Het voorschot is in tegenstelling tot de beschikking die de inspecteur op grond van artikel 50, eerste lid, van de Zorgverzekeringswet neemt, niet vatbaar voor bezwaar en beroep. De beschikking op grond van artikel 50 van de Zorgverzekeringswet valt onder het rechtsbeschermingsregime van de Algemene wet inzake rijksbelastingen. Dit regime houdt in dat alleen de in de Zorgverzekeringswet expliciet als zodanig aangemerkte beschikkingen voor bezwaar vatbaar zijn. Door de voorschotbeschikking niet expliciet als vatbaar voor bezwaar en beroep aan te merken, is dit rechtsregime in deze fase niet van toepassing. Alleen de definitieve beschikking tot vaststelling van de teruggave is voor bezwaar en beroep vatbaar.

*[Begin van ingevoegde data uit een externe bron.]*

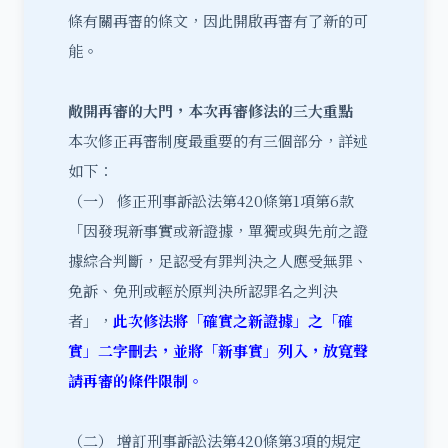
條有關再審的條文，因此開啟再審有了新的可
能。
敞開再審的大門，本次再審修法的三大重點
本次修正再審制度最重要的有三個部分，詳述
如下：
（一） 修正刑事訴訟法第420條第1項第6款
「因發現新事實或新證據，單獨或與先前之證
據綜合判斷，足認受有罪判決之人應受無罪、
免訴、免刑或輕於原判決所認罪名之判決
者」，
此次修法將「確實之新證據」之「確
實」二字刪去，並將「新事實」列入，放寬聲
請再審的條件限制。
（二） 增訂刑事訴訟法第420條第3項的規定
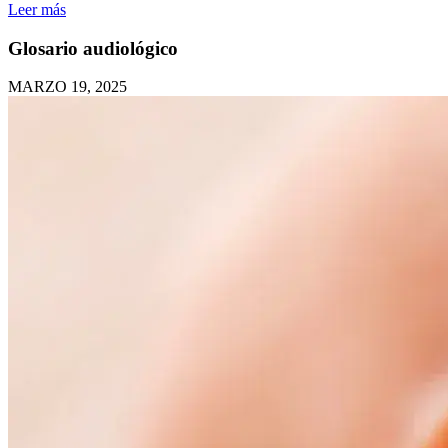
Leer más
Glosario audiológico
MARZO 19, 2025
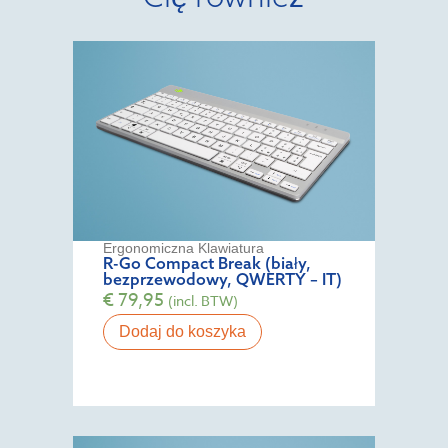
Ergonomiczna Klawiatura
R-Go Compact Break (biały,
bezprzewodowy, QWERTY – IT)
€
79,95
(incl. BTW)
Dodaj do koszyka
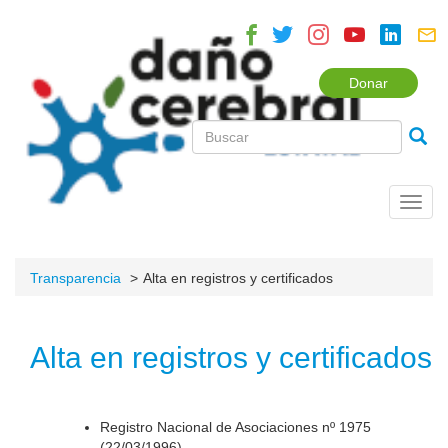
Donar
Toggl
navig
Transparencia
Alta en registros y certificados
Alta en registros y certificados
Registro Nacional de Asociaciones nº 1975
(22/03/1996).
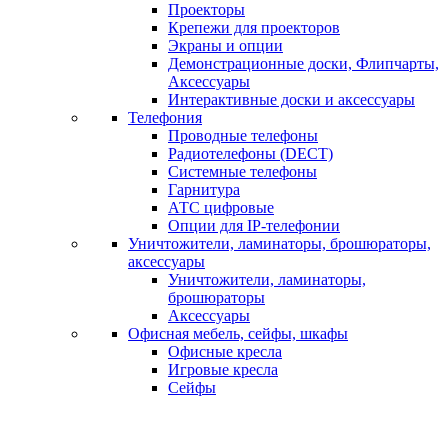
Проекторы
Крепежи для проекторов
Экраны и опции
Демонстрационные доски, Флипчарты,
Аксессуары
Интерактивные доски и аксессуары
Телефония
Проводные телефоны
Радиотелефоны (DECT)
Системные телефоны
Гарнитура
АТС цифровые
Опции для IP-телефонии
Уничтожители, ламинаторы, брошюраторы,
аксессуары
Уничтожители, ламинаторы,
брошюраторы
Аксессуары
Офисная мебель, сейфы, шкафы
Офисные кресла
Игровые кресла
Сейфы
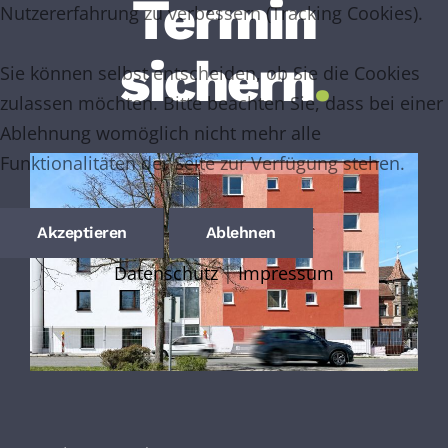
Termin
Nutzererfahrung zu verbessern (Tracking Cookies).
sichern
.
Sie können selbst entscheiden, ob Sie die Cookies
zulassen möchten. Bitte beachten Sie, dass bei einer
Ablehnung womöglich nicht mehr alle
Funktionalitäten der Seite zur Verfügung stehen.
Akzeptieren
Ablehnen
Datenschutz
|
Impressum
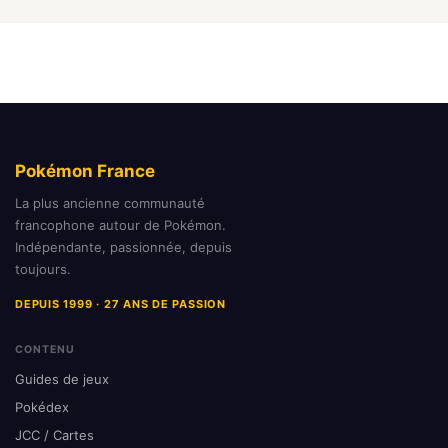
Pokémon France
La plus ancienne communauté
francophone autour de Pokémon.
Indépendante, passionnée, depuis
toujours.
DEPUIS 1999 · 27 ANS DE PASSION
CONTENU
Guides de jeux
Pokédex
JCC / Cartes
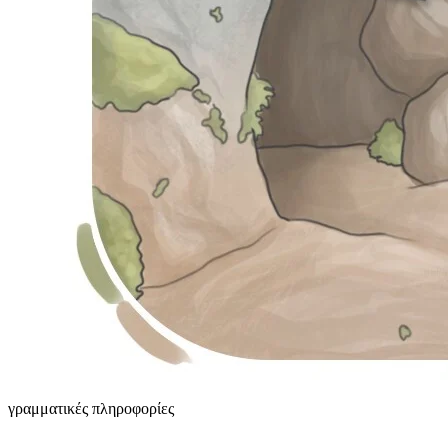
γραμματικές πληροφορίες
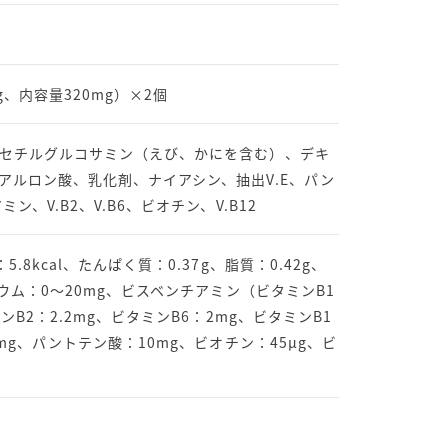
mg、内容量320mg）×2個
セチルグルコサミン（えび、かにを含む）、デキ
アルロン酸、乳化剤、ナイアシン、抽出V.E、パン
ン、V.B2、V.B6、ビオチン、V.B12
.8kcal、たんぱく質：0.37g、脂質：0.42g、
リウム：0〜20mg、ビスベンチアミン（ビタミンB1
ンB2：2.2mg、ビタミンB6：2mg、ビタミンB1
0mg、パントテン酸：10mg、ビオチン：45μg、ビ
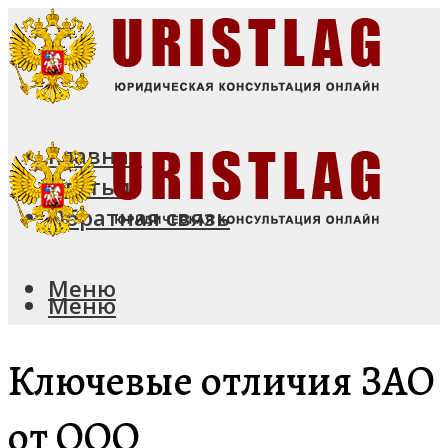
Главная
Статьи
Обратная связь
Меню
Меню
Ключевые отличия ЗАО
от ООО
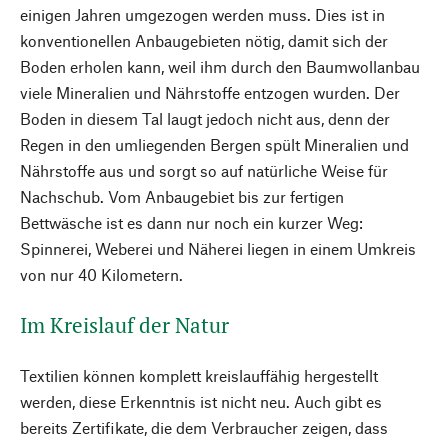
einigen Jahren umgezogen werden muss. Dies ist in
konventionellen Anbaugebieten nötig, damit sich der
Boden erholen kann, weil ihm durch den Baumwollanbau
viele Mineralien und Nährstoffe entzogen wurden. Der
Boden in diesem Tal laugt jedoch nicht aus, denn der
Regen in den umliegenden Bergen spült Mineralien und
Nährstoffe aus und sorgt so auf natürliche Weise für
Nachschub. Vom Anbaugebiet bis zur fertigen
Bettwäsche ist es dann nur noch ein kurzer Weg:
Spinnerei, Weberei und Näherei liegen in einem Umkreis
von nur 40 Kilometern.
Im Kreislauf der Natur
Textilien können komplett kreislauffähig hergestellt
werden, diese Erkenntnis ist nicht neu. Auch gibt es
bereits Zertifikate, die dem Verbraucher zeigen, dass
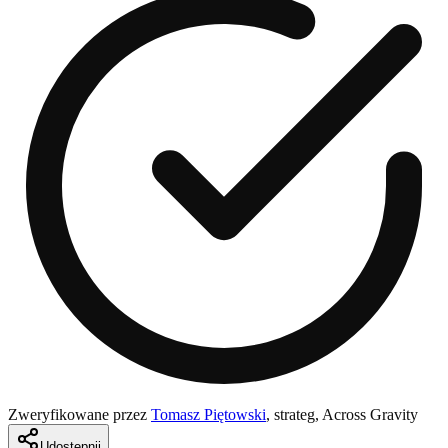
Zweryfikowane przez
Tomasz Piętowski
,
strateg, Across Gravity
Udostępnij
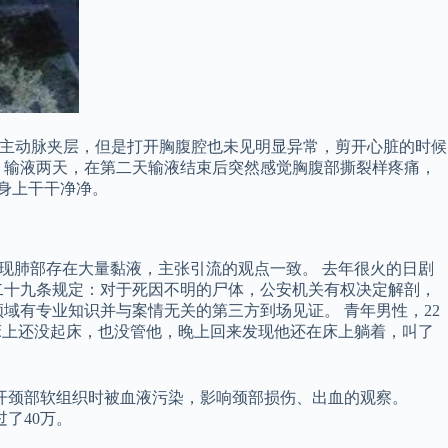
了主动脉夹层，但是打开胸腹腔也未见明显异常，剪开心脏的时候
，输液两天，在第二天输液结束后突然感觉胸腹部撕裂样疼痛，
身上干干净净。
现肺部存在大量黏液，主张引流的观点一致。 去年很火的日剧
二十九条规定：对于死因不明的尸体，公安机关有权决定解剖，
域有专业知识并与案情无关的第三方到场见证。 青年男性，22
床上还没起床，也没管他，晚上回来发现他还在床上躺着，叫了
开颈部软组织时被血液污染，影响颈部损伤、出血的观察。
了40万。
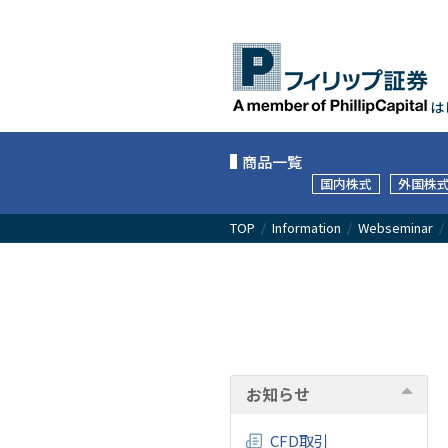
は
商品一覧
国内株式
外国株
TOP
/
Information
/
Webseminar
お知らせ
CFD取引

Een voorschot wordt verrekend met de beschikking waarbij na afloop van het jaar het bedrag aan teveel geheven inkomensafhankelijke bijdrage (artikel 50, eerste lid, van de Zorgverzekeringswet) wordt vastgesteld. Indien deze verrekening leidt tot een terug te vorderen bedrag, zijn bij de invordering hiervan de regels die gelden voor de inkomstenbelasting van overeenkomstige toepassing. Dit houdt in dat het terug te vorderen bedrag invorderbaar is twee maanden na de dagtekening van de in artikel 50, eerste lid, van de Zorgverzekeringswet bedoelde beschikking (artikel 9, tweede lid, van de Invorderingswet 1990). Bij de beschikking wordt enkelvoudig heffingsrente berekend over het tijdvak dat aanvangt op de dag na het einde van het kalenderjaar waarop de bijdrage betrekking heeft en eindigt op de dag van de dagtekening van de beschikking.